In one to three sentences, explain why, according to the op-ed on the Horn of Africa States below, outside powers maintain significant security apparatuses with naval and aerial surveillance capabilities in the region.

PROVIDED PASSAGE:
— START —

The Horn Of Africa States: A Regional Block To Assure Peace And Stability – OpEd

The Horn Of Africa States: A Regional Block To Assure Peace And Stability – OpEd

The Indian Ocean was always an ocean of communication, trade and human activity from times immemorial. It connected Africa to Asia and further to the Mediterranean and hence Europe, through the Horn of Africa States region, making it a geo-strategic location and hence attracting many extra-regional powers. It was, indeed, a conduit of a large trade network connecting distant China, West Asia, South Asia, Southern Europe and far south and deep into Africa.

It still connects those regions and much more, which makes it ever more important and the center of competition among the powers that be in the world. Peace, therefore, remains, in the region, a rare and precious commodity, as disturbances inflicted by one or the other of the competitors remains a constant factor in the life systems of the region.

All the countries of the region, therefore, remain constantly under the mercy of one or the other of those malevolent forces that come to the region for their own interests, irrespective of the malaises they cause in the region. These competitions have also led to the unstable regimes or no governance in certain instances and authoritarian regimes in others in the region. A poor person or a poor region and/or country does not really have much of a choice or chance in the cut-throat competitions among those powers of the world of today.

These forces maintain significant security apparatuses in the region involving naval and aerial surveillance capabilities. This is because the region always was and still is a conduit for a substantial flow of goods and services including spiritual transfers of humongous proportions across its various spaces.

A look back into the history of the region brings to light certain similarities to the middle ages when there was, not only Turkish presence in the region, but Europeans as well and Indians and Chinese. The European element is now currently under an American leadership involving a competition for the resources of the region. Today all these forces are present in the region.

Both the Chinese and the Indians have shown growing presence in the region and in particular in the many islands not distant from the Horn of Africa such as Sri Lanka, the Maldives, the Seychelles, the Comoros, Mauritius, and others. The Russians who had presence in the region for a long period before are also involved in the affairs of the region, but this time, both directly and indrectly through an undefined amalgam with the Arabs, and in particular with some of the Gulf countries.

The Arabs with their new found wealth seem to be undecided where they stand in this mix of multiple parties and seem to be trying to find a new place for themselves. In the recent past they were mostly on the West camp. Their current involvement with the BRICS Plus points to a new direction the Gulf States are testing.

The Horn of Africa States region which consists of the SEED countries (Somalia, Ethiopia, Eritrea and Djibouti) or the SEEDS at times including Sudan, is a region where the countries were at war for a long time, either within each state or with other states in the region. It is a region which should have no reasons for fighting but which nevertheless is at war. It is a region populated by generally the same people, almost divided between highlands and lowlands, which should all have been cooperating where resources and bounties of the region could be shared.

It has resources which can sustain not only its present population of some two hundred million including Sudan and many more millions into the future. The region is a roof or a water tower from which rivers flow in all directions but mostly to the north in the form of the Blue Nile which brings together many other rivers and streams following north. Some flow to the south while others flow to the southeast to join the Indian Ocean. Very few run northeast and end up in marshes or depressions before they reach the sea.

— END —

Collected data entries
— START —

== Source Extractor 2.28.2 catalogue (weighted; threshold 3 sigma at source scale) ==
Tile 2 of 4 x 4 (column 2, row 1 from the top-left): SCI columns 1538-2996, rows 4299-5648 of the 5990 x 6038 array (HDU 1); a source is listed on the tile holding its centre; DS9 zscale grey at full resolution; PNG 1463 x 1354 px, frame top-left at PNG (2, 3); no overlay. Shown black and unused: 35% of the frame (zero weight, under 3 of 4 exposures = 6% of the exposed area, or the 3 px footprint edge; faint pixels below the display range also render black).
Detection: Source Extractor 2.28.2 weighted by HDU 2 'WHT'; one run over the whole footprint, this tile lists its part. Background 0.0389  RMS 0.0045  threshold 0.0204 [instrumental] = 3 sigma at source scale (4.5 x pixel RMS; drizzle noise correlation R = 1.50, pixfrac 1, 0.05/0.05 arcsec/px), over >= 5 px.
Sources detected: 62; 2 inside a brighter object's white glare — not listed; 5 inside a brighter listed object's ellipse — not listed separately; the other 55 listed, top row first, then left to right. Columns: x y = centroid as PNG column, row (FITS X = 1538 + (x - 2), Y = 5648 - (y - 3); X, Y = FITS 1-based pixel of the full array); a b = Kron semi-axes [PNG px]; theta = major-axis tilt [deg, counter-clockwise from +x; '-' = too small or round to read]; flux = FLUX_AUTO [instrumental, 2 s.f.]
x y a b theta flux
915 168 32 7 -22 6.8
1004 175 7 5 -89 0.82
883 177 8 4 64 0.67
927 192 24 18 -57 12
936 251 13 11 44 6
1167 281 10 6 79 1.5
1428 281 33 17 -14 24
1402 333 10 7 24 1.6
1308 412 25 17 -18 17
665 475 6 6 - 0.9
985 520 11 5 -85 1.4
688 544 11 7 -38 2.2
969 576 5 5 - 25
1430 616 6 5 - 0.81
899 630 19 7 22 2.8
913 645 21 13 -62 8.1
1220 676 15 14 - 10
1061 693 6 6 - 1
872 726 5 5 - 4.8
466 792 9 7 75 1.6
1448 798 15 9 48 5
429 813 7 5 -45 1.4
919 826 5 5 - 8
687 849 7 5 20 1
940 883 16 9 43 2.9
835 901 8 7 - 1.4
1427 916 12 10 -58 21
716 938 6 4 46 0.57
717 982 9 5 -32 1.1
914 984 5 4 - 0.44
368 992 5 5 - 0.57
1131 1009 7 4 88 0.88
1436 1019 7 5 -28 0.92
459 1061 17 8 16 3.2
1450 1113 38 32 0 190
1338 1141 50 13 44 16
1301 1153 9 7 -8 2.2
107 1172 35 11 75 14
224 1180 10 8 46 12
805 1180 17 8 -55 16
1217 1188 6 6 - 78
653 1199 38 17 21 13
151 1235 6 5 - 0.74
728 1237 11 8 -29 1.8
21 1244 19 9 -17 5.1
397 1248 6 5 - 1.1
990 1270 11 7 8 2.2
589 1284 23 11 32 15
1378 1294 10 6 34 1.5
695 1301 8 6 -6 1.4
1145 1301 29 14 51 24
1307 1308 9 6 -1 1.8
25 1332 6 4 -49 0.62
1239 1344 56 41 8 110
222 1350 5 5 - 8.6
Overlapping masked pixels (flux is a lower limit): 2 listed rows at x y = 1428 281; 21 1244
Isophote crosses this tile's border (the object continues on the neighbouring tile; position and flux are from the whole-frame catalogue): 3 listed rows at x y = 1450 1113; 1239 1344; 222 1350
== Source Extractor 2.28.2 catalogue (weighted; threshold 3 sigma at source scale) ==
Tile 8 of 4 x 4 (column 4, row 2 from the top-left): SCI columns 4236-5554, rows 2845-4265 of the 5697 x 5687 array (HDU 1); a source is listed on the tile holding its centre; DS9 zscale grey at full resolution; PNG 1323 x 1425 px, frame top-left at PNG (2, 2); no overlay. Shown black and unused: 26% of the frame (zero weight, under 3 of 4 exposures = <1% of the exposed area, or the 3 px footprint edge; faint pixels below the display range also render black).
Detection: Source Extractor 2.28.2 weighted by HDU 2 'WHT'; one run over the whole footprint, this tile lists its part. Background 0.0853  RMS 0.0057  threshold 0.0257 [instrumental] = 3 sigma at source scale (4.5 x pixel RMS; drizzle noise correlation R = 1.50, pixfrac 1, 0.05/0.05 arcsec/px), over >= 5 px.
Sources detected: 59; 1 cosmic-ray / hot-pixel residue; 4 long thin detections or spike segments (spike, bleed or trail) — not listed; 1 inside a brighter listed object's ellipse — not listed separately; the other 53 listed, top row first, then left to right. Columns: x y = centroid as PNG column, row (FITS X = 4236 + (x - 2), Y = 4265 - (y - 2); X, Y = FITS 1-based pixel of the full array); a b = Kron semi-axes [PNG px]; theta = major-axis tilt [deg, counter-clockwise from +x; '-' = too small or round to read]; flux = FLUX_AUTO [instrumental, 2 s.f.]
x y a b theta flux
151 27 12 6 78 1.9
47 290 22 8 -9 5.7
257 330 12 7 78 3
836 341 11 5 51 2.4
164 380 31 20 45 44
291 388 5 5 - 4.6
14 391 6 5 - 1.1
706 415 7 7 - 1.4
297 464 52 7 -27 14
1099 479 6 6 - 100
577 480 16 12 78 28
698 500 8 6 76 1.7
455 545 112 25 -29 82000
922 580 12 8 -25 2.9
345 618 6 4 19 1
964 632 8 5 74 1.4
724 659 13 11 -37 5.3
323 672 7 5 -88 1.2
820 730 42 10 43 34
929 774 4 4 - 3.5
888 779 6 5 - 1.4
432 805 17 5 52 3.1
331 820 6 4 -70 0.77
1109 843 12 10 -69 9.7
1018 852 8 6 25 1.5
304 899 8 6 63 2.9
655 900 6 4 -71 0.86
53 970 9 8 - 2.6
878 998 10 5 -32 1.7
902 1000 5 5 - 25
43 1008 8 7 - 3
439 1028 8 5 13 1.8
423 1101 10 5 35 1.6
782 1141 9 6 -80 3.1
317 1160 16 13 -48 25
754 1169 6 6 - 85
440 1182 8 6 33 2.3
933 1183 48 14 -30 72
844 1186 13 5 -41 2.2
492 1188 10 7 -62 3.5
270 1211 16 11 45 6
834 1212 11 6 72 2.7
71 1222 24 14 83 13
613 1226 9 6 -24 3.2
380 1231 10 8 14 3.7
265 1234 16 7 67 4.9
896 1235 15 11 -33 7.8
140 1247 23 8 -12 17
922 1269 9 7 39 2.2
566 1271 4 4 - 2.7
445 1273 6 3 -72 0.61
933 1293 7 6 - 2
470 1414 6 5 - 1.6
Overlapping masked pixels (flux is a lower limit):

— END —

RESPONSE FOR THIS EXERCISE: The op-ed explains that these powers maintain such security apparatuses because the region always was, and still is, a conduit for a substantial flow of goods and services. That flow includes spiritual transfers of humongous proportions across the region's various spaces.